When I was a teenager, lurching through that wonky production line of unrequited love affairs and awkward fumbles at cider-fuelled house parties, I would often end up sitting on my single bed at night, knees clutched to my chest, listening to the Smiths’ Please, Please, Please, Let Me Get What I Want. To me, an English Literature student prone to morose drama and reading way too much Larkin and F Scott Fitzgerald, it was a sort of prayer: can this one just work out? Can this actually go somewhere? “You see, the luck I’ve had, could make a good man bad,” sang Morrissey in that plaintive drawl. I would mouth the words, grimly.

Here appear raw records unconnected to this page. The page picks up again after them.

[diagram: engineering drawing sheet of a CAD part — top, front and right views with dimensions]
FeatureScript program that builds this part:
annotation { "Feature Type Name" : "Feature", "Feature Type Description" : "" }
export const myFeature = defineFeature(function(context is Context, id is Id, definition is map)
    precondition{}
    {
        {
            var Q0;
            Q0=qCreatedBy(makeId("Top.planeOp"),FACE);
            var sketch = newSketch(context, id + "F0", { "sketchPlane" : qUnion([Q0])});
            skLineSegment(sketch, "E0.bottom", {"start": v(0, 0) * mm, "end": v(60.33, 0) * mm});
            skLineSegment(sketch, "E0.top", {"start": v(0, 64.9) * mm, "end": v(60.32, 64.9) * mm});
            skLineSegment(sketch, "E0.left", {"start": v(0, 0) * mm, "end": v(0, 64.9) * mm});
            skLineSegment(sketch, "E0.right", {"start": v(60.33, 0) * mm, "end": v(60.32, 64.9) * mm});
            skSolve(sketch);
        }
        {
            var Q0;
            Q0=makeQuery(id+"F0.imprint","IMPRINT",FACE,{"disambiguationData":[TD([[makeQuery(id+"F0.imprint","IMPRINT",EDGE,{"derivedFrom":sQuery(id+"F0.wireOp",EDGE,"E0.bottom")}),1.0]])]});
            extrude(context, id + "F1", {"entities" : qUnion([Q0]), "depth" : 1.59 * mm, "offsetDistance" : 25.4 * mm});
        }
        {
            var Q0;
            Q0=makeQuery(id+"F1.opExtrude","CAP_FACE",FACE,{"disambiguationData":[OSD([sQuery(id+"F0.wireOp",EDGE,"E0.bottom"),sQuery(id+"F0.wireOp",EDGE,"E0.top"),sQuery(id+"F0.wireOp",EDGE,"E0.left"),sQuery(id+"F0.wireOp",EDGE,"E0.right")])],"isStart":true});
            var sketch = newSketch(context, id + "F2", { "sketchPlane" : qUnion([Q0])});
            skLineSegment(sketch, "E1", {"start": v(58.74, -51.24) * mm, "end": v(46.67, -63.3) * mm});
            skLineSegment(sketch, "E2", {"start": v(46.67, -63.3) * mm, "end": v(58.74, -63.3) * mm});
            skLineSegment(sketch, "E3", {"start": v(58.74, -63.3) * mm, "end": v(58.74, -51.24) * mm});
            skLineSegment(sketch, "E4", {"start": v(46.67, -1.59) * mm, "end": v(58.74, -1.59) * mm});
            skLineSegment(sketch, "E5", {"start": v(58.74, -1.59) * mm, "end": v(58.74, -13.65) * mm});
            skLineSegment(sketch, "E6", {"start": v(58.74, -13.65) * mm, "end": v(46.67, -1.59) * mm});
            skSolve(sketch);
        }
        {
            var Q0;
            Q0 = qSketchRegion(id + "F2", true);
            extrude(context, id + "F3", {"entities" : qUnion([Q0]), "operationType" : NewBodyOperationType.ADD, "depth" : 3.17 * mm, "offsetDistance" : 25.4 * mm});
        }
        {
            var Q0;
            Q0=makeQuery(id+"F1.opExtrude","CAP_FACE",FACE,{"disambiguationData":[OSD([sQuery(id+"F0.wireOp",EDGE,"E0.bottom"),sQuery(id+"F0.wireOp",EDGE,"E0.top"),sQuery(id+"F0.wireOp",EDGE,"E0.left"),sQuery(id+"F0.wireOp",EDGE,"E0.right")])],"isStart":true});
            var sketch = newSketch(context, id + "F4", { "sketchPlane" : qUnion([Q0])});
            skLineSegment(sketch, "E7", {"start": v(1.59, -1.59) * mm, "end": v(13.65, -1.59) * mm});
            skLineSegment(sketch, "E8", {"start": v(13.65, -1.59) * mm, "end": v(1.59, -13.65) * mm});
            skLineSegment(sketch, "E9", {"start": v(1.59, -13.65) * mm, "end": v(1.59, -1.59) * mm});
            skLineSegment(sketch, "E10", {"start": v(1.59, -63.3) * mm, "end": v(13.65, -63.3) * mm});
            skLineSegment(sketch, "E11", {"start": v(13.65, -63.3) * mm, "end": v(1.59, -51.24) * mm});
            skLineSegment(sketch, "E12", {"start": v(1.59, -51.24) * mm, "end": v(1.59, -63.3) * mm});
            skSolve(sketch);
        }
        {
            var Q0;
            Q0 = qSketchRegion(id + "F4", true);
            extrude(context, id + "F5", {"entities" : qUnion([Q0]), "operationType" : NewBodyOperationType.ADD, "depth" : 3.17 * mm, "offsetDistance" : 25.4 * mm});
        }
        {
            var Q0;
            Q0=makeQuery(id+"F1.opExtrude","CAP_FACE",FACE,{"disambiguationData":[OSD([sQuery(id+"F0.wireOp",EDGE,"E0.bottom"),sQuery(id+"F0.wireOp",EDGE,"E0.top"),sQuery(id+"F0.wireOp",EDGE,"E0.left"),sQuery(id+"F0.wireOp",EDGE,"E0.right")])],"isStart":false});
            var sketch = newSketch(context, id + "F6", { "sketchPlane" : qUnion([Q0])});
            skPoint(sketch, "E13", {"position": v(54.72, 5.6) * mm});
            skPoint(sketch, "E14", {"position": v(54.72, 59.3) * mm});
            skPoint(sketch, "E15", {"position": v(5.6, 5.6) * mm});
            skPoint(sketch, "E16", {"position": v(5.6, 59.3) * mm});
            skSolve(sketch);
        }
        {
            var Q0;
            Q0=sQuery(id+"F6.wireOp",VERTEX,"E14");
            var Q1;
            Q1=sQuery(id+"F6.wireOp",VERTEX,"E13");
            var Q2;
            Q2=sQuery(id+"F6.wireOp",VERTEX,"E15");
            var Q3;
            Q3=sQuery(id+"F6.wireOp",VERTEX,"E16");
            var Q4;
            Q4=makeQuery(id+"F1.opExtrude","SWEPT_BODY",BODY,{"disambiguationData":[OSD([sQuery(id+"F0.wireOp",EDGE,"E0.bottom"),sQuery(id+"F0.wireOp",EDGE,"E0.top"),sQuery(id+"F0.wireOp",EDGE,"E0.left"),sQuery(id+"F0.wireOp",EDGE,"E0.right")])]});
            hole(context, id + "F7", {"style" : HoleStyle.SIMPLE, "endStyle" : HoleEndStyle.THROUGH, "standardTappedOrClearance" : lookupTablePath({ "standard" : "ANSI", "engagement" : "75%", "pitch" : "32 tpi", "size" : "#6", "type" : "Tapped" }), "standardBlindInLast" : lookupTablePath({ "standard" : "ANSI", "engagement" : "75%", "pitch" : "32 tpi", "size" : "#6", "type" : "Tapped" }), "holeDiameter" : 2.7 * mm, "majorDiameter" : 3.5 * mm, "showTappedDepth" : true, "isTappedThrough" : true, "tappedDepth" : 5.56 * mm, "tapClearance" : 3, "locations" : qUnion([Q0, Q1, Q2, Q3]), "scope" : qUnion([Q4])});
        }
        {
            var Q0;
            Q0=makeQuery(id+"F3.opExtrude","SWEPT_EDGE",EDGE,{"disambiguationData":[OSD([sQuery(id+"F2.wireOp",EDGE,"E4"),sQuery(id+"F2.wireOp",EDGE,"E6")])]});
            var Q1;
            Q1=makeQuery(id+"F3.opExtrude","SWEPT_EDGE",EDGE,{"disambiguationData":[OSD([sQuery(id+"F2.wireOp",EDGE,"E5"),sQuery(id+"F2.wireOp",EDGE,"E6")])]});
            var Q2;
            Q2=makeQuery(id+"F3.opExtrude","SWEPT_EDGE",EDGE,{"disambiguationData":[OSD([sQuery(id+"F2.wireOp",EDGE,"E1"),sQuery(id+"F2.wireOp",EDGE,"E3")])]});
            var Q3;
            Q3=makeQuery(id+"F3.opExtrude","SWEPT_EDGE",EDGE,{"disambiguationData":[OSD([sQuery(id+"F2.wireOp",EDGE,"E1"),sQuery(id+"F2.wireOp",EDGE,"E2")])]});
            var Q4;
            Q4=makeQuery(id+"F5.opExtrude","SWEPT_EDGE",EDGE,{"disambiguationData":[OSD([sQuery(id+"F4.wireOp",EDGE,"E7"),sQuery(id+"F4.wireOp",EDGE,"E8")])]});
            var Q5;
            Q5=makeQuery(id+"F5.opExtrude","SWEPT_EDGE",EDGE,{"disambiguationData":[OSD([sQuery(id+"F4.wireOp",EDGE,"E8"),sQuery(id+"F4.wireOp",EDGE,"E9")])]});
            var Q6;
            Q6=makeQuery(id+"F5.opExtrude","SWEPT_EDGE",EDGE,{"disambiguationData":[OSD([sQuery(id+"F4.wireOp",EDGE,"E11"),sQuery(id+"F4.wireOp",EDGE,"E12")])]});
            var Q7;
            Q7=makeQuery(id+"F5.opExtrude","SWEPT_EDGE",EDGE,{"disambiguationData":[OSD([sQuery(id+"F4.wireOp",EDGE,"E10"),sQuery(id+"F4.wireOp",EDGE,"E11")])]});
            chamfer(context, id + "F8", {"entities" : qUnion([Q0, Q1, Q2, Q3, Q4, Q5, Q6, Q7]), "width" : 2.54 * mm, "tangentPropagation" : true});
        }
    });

I was wrenched right back to that feeling last week, when I heard Taylor Swift’s Out of the Woods, a driving electro pop paean to a fragile relationship, taken from her forthcoming album, 1989. A lot of attention has been paid to the song’s supposed connection to a fractious few months she spent with One Direction singer Harry Styles, but don’t let that distract you from its emotional weight. A beautiful, churning incantation, set delicately on that tipping point between casual fling and heartfelt romance.
Songs that truly explore this emotionally exhausting liminal zone are comparatively rare – there are plenty about unrequited lust, the first rush of love, or the pain of splitting up – but fewer talk about the moments in between, and those faltering steps toward something resembling commitment.
Lily Allen has been here too, skulking with her usual downbeat insouciance, through the twentysomething relationship quagmire on Who’d Have Known, a song about the shaky grounds of unofficial co-habitation. “Are you mine? Are you mine?” she asks, “Cos I stay here all the time.” The song ends in cautious optimism, the best you can ever hope for at this stage: “You told your friends/ They all know that we exist/ But we’re taking it slow/ Let’s just see how we go.” There’s also the Sugababes’ wilting anthem, Caught in a Moment, which is all about the moment of release, “I’m waiting on the edge. Uncut my soul.”
At the end, there is a sense of self-awareness. The drama was somehow part of the appeal, it is consciously overblown. It sounds as if Swift is just nostalgic for that transitory phase – a stage that is fleeting, but that has to be fleeting, otherwise it would drive all involved mad. A stage that no couple forgets. It is where really great pop music lives; the very edge of happiness.
I am in my 40s now and married, but there is still something in this song that speaks to me. Because I think if you love someone, you’re always vulnerable and there is always uncertainty. So, sorry Taylor, the truth is, you’re never really out of the woods. You’re never in the clear. And that’s a good thing.